Biden said that, following calls with numerous world leaders, he and his administration hope “to begin re-forming the habits of cooperation and rebuilding the muscles of democratic alliances that have atrophied from four years of neglect and abuse.”
It’s a signal both expected and welcomed by many abroad. Biden has already rejoined the Paris climate agreement, rescinded the United States’ withdrawal from the World Health Organization and pledged greater U.S. aid to poor countries combating the coronavirus pandemic. On Thursday, his administration announced plans to restore the U.S. refugee resettlement program to levels higher than those even under the Obama administration.
Echoing his rhetoric on the campaign trail, Biden also spoke of bolstering democracy at home and abroad, and of confronting the autocratic influence of single-party states like China. “American leadership must meet this new moment of advancing authoritarianism, including the growing determination of China to rival the United States, and the determination of Russia to damage our democracy,” Biden said, concluding his remarks by reiterating his intent to reclaim the “mantle” of global leadership.
There’s no doubt that most European leaders are relieved by the vision and commitments of the new U.S. administration. But that doesn’t mean they will follow Biden’s lead in lockstep on the world stage. The ultranationalism of former president Donald Trump and the bruising experience of Brexit further convinced officials in Berlin, Paris and Brussels of the need to pursue a more independent European approach and to build greater capacity for self-reliance after more than half a century of sheltering beneath the American security umbrella.

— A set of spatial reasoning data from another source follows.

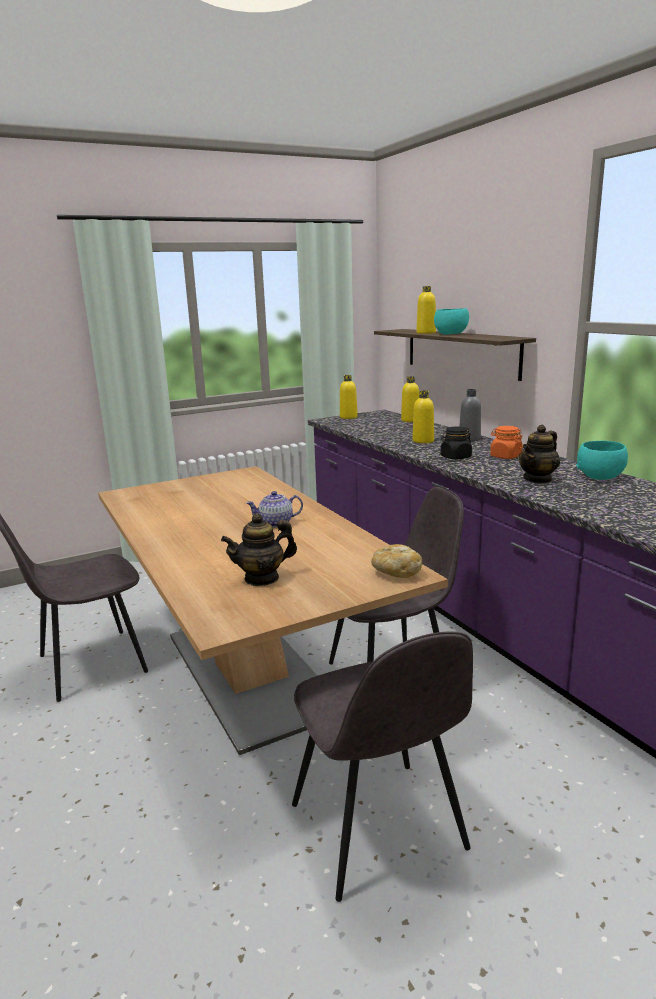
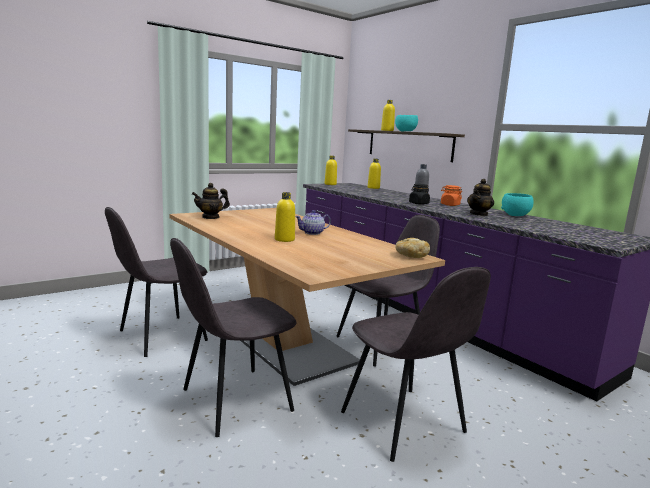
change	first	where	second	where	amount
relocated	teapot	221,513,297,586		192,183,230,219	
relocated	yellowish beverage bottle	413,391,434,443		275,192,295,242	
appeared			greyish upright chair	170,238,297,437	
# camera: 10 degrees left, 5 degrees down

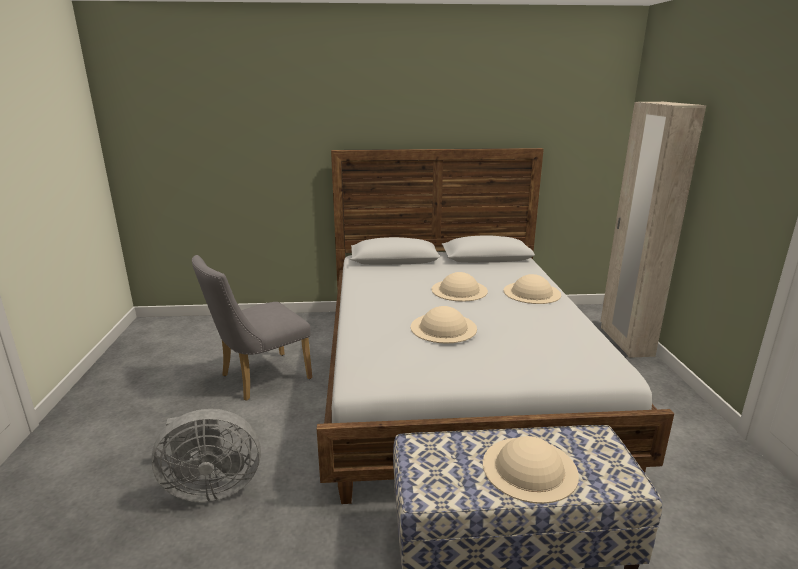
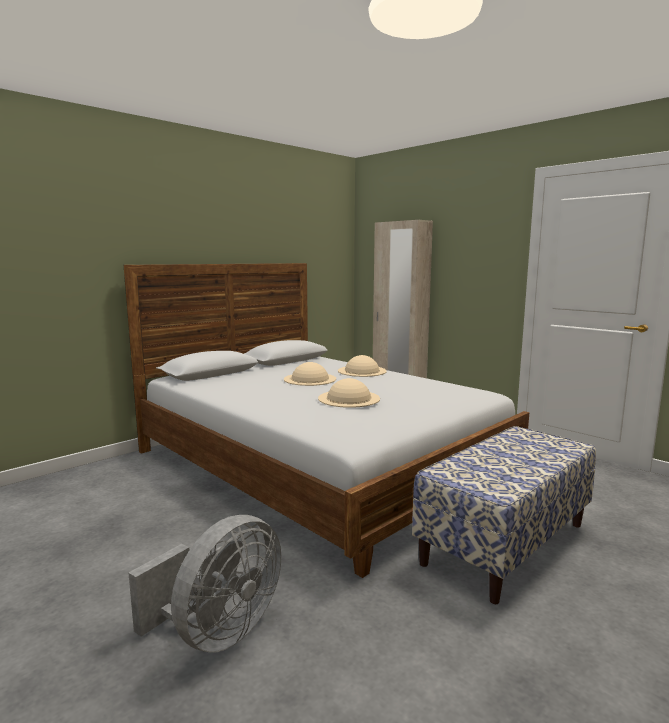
change	first	where	second	where	amount
missing	greyish upright chair	192,255,312,401			
missing	sand-coloured hat	483,436,579,504			
# camera: 40 degrees left, 10 degrees down

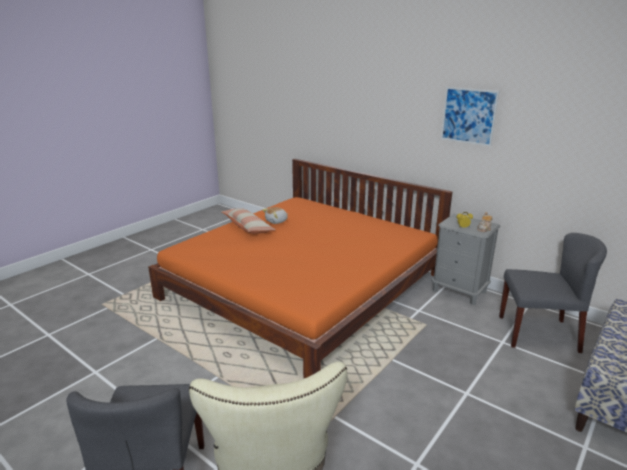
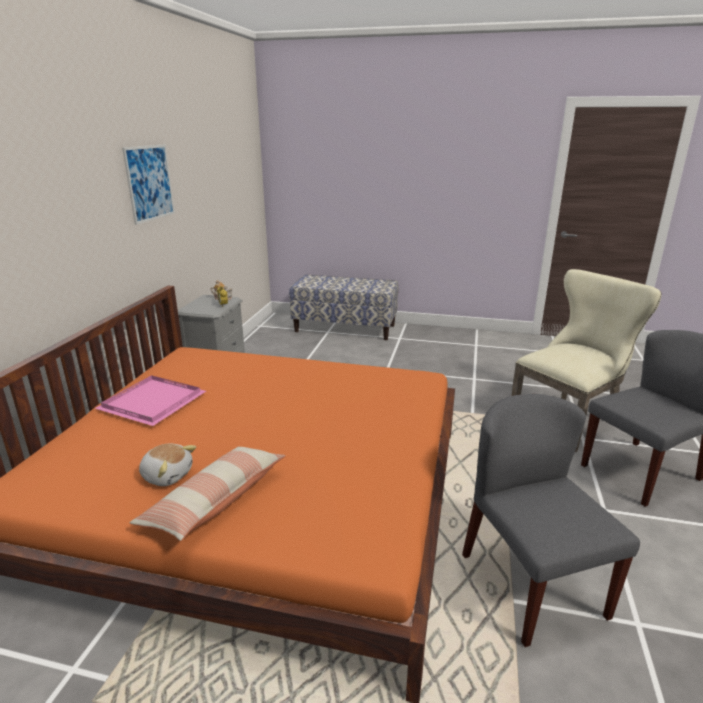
change	first	where	second	where	amount
relocated	greyish upright chair	499,233,607,353		462,394,640,647	
appeared			pinkish carrying tray	95,375,206,426	
# camera: 115 degrees left, 0 degrees up

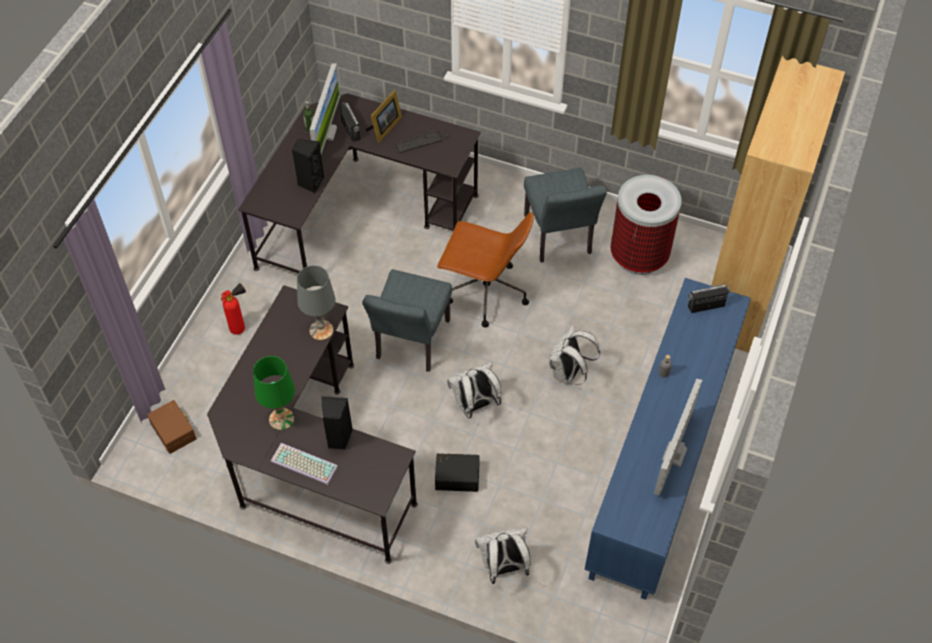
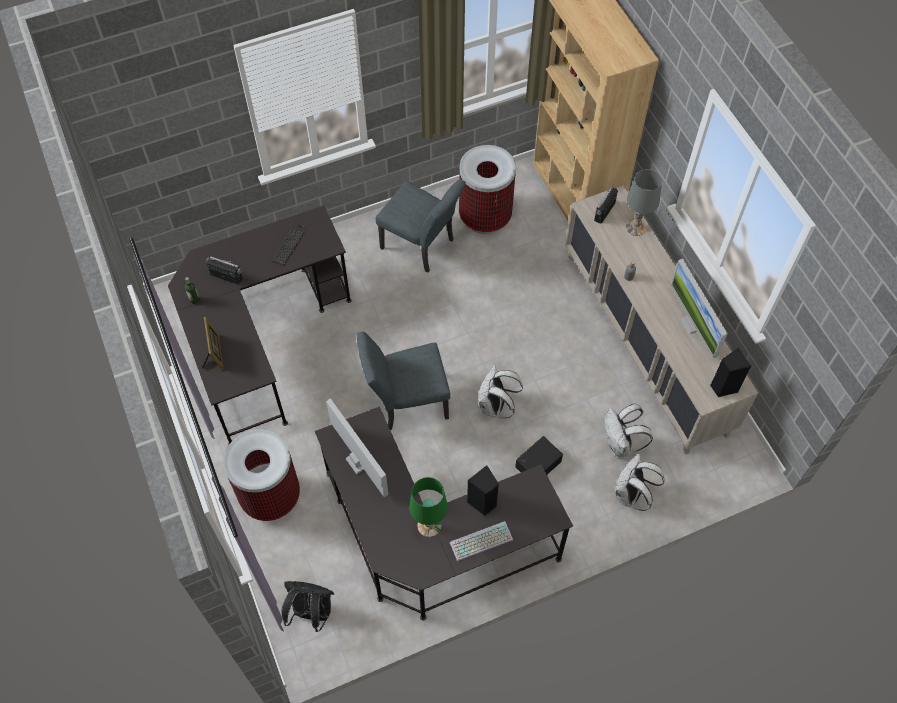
change	first	where	second	where	amount
exchanged	brown-coloured storage box	147,400,197,454	black knapsack	281,581,334,632	
exchanged	fire-fighting cylinder	221,283,246,335	waste bin	223,429,300,521	
relocated	black audio speaker	292,139,324,194		710,348,751,397	
relocated	greyish tabletop lamp	297,265,336,340		626,169,662,236	
relocated	monitor	310,64,340,154		326,398,388,498	
spun	greyish upright chair	362,269,452,372		357,332,450,430	105 degrees clockwise
relocated	picture frame	366,90,402,143		202,317,224,370	
missing	brown-coloured desk chair	437,212,534,327			
relocated	white knapsack	549,325,600,385		605,404,653,457	
colour	blue storage cabinet	584,278,751,600	sand-coloured storage cabinet	565,185,758,455	
# camera: 45 degrees left, 5 degrees up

In remarks aired Thursday during a dialogue with the Atlantic Council, French President Emmanuel Macron cheered Biden’s arrival, but emphasized his vision of “European sovereignty,” where the continent takes more ownership of its security and more proactively reckons with crises in its neighborhood, from North Africa to Russia’s borderlands.
“Some leaders, some players in Europe, could be convinced that a realignment of the agenda with new U.S. administration should weaken our strategic autonomy or at least reduces … the relevance of such a strategy,” he said. “I don’t believe [for] one second it’s the case.”
The experience of the Trump years has shifted Europe’s strategic thinking. The dramatic Jan. 6 storming of the Capitol reflected not just the volatility of U.S. politics, but the extent to which domestic polarization could subsume future foreign policy. “It showed how fragile democracy can be, not just in the United States but here as well,” Anna Stahl, a Berlin-based analyst, told New York magazine. “And one lesson from that could be, in addition to the fact that the U.S. is divided, that we need to focus more on European solidarity.”
Macron said Europeans should be wary of finding themselves in situations where they are dependent on U.S. decision-making, “because any U.S. decision which is democratic could be led by a domestic approach, could be led by a domestic agenda, and obviously the reasonable weight of the U.S. interests … could not be exactly the same as the European one.”
Then there’s the question of Europe’s approach to China. The Biden administration has adopted a hawkish pose similar to its predecessor, and there’s constant talk in Washington of building a reinvigorated alliance of democracies that may more directly confront Beijing.
That’s not something the Europeans are excited about. “I would very much wish to avoid the building of blocs,” German Chancellor Angela Merkel told the World Economic Forum last week. “I don’t think it would do justice to many societies if we were to say this is the United States and over there is China and we are grouping around either the one or the other.”
Macron echoed this sentiment Thursday, arguing that a scenario “where we join all together against China” would be “counterproductive.” At the same time, he also rejected the assumption that Europeans saw themselves as equidistant or neutral in the growing rivalry between the old American hegemon and the emerging Chinese leviathan. China, in Macron’s words, is a “competitor” and “systemic rival,” even as it may also be a “partner” to Europe when it comes to global action on climate change.
In practice, though, that’s a tricky tightrope to walk. This week, the E.U.’s Green Deal chief, Frans Timmermans, came under fire for not raising the question of human rights in a teleconference with Chinese Vice Premier Han Zheng on climate policy. “China is seeing it from a competitive angle,” Janka Oertel, director of the Asia program at the European Council on Foreign Relations, told Politico Europe. “If we approach this from a slightly naive, mere climate angle, we will be outsmarted by the Chinese side relatively quickly.”
Some analysts also scorned an investment deal the E.U. recently signed with China that took place without consultation with the incoming Biden administration. “Europe has made its views crystal clear,” wrote Wall Street Journal columnist Walter Russell Mead. “Uighurs, Hong Kong and the growing military threats in and around the South China Sea matter much less to European policy makers than their commercial interests do.”
Macron shrugged away such criticism. He said the E.U.-China pact was “not a transformational deal.” It provided Europe important access to the Chinese market and secured China’s commitments to certain international labor practices. If nothing else, said Macron, “this is a test of the reality of a good-faith discussion” with Beijing.